There was no way I was going to paddle out today. Yes, it was a glorious day. But looks can be deceiving. Don't forget, it rained a couple of days ago. Although it wasn't the kind of rain they get in Seattle, it was still enough to wash everything out of the storm drains and into the ocean. Nope, I ain't goin' out like that.

I spent the morning on my bike. You know what? Whatever it was that I loved about cycling . . . is long gone. Now, cycling is merely a means to an end; it keeps me fit to surf. Granted, I can still roll when I need to. It's not like I'm bemoaning skills and power I once had. I could regain them if I so chose. Well, I don't (so choose). While I rode with this group of mostly novice cyclists, I couldn't help but think about surfing. When I get on a bike, I look and ride like someone who is completely at ease. Even when I'm dying, I know how to stay loose. I know how to look like it doesn't hurt. In other words, I know exactly what I'm doing when I'm on the bike. That's the result of almost 20 years in the saddle. And it's this kind of calm, cool and collectedness that I envy in people who've been surfing for decades. I know I'm finally coming into my own as a surfer. The kook moments are less and less frequent, but they're still there. (The cycling term for a "kook" is a "Fred". I no longer have Fred moments on the bike.) My one regret regarding surfing is that I didn't start sooner. I love seeing surfers who, although they may be out of shape or may have been away from surfing for years, have that innate sense of self as one with the board.
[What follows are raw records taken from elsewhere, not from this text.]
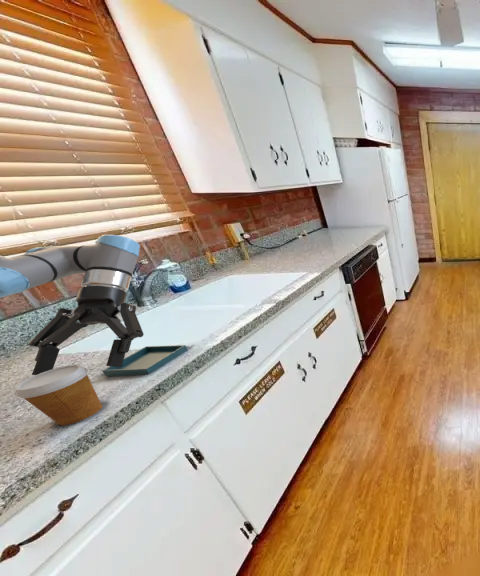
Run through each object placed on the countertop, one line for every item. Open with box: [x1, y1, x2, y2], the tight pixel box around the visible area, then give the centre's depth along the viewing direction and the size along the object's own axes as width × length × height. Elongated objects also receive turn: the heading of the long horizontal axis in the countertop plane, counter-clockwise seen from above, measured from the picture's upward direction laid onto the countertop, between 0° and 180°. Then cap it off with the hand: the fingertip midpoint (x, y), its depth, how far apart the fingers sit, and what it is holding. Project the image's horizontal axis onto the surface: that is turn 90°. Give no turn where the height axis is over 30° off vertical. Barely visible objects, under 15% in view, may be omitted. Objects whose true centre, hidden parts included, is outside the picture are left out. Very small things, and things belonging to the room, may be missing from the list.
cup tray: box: [101, 344, 189, 377], centre depth 89 cm, size 12×12×2 cm
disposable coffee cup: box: [14, 364, 103, 426], centre depth 69 cm, size 10×10×12 cm
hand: (78, 370), depth 71 cm, fingers open, 13 cm apart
So they can get in the water after a long break and still surf so well that you can't take your eyes off them. That's how it is with me on the bike. I can see heads turning as I pedal up to the front of the group without breathing hard. The silence is deafening when we pull up to a light and everyone takes a foot out of the pedal to rest on the ground . . . everyone, that is, but me. I just stand there balancing. It's not a matter of showing off. It's something I've been doing for years, something that makes your cycling life much easier (because you simply pedal away when the light changes—you don't have to struggle with getting your foot back in the pedal). I thought of these things while I was riding. People envied me for my skills and the seeming ease with which I rode. This is the same envy I feel for surfers who've been at it a long time. They don't even have to try. They just do it. Everything about surfing is second nature to them. I long to get to that point in my surfing, but I fear that I started surfing too late in life to ever experience this myself. While I was in the group this morning, I wanted to yell, "Don't you people realize I don't even like riding my bike anymore?"
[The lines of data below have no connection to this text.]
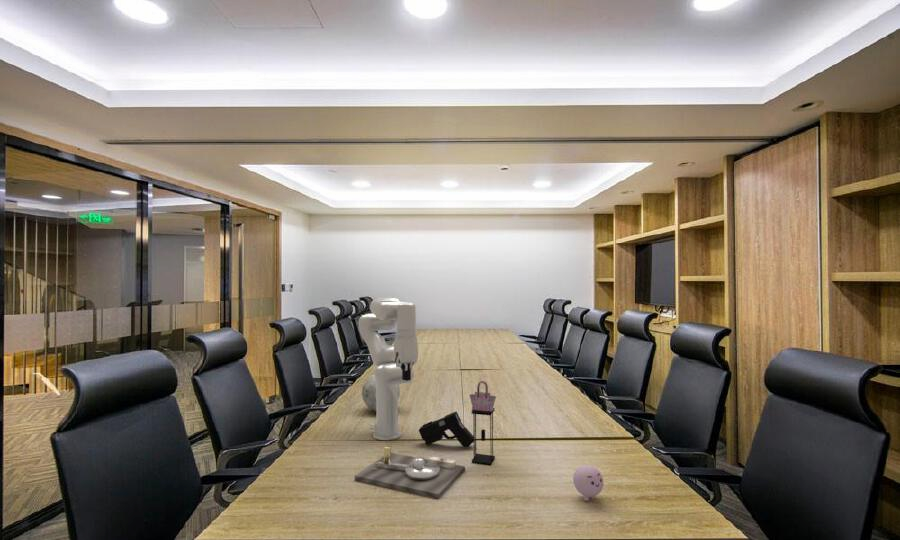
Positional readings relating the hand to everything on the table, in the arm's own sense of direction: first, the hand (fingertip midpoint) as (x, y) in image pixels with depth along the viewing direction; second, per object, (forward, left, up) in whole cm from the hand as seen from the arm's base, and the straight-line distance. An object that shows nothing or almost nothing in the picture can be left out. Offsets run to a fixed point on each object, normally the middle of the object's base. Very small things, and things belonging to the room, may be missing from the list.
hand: (406, 379), depth 171 cm
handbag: (+30, +6, -29) cm, 42 cm away
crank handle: (+10, -16, -27) cm, 33 cm away
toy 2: (+70, -8, -29) cm, 76 cm away
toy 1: (+11, +14, -29) cm, 34 cm away
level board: (+11, -16, -29) cm, 35 cm away
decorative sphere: (-41, +44, -29) cm, 67 cm away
I guess, in some ways, it's about paying your dues. I paid dues for years on that bike. There were periods in my life when I could think of nothing else but the bike (even though I managed to get two advanced degrees during some of those years). I've yet to pay those kind of dues on on the board. It all comes with time and I know that. But, damn!! I'll be in my late fifties by the time I've spent as many years on the surfboards as I have on my bike! I just hope I still have my fitness and my stoke then.

3 Comments:

At 2/24/07, 3:41 PM, Blogger Whiffleboy said...
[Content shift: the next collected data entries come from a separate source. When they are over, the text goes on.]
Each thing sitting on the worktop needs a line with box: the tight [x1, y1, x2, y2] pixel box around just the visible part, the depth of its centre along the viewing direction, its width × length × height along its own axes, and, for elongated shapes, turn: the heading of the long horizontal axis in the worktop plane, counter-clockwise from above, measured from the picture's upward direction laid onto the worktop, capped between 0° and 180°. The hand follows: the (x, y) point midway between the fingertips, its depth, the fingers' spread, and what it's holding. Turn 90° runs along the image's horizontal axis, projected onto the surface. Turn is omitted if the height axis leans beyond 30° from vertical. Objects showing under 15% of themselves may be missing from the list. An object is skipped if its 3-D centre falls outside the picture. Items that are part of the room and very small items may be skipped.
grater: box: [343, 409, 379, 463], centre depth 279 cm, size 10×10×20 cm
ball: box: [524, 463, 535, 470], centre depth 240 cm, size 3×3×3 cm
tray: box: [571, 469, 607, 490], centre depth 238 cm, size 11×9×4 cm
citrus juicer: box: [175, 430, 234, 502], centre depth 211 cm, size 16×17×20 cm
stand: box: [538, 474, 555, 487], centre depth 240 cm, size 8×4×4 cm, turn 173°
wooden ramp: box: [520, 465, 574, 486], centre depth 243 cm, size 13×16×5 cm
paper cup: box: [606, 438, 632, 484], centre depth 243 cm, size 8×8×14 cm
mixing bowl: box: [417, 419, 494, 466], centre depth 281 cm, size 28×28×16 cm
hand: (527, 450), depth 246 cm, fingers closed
I've given up on hoping to ever reach that point as a surfer. I'm much better at other things and that's just the way it is.

 
At 2/24/07, 7:45 PM, Anonymous Patch said...

As long as you have the desire to surf, everything else falls into place.

 
At 2/26/07, 11:40 AM, Blogger clayfin said...

What Whiff said! My career as an "athlete" began and ended with 4th grade Little League - it wasn't going to be. I'm just happy that I'm in decent physical shape for a guy my age, and that I get to surf as much as I do.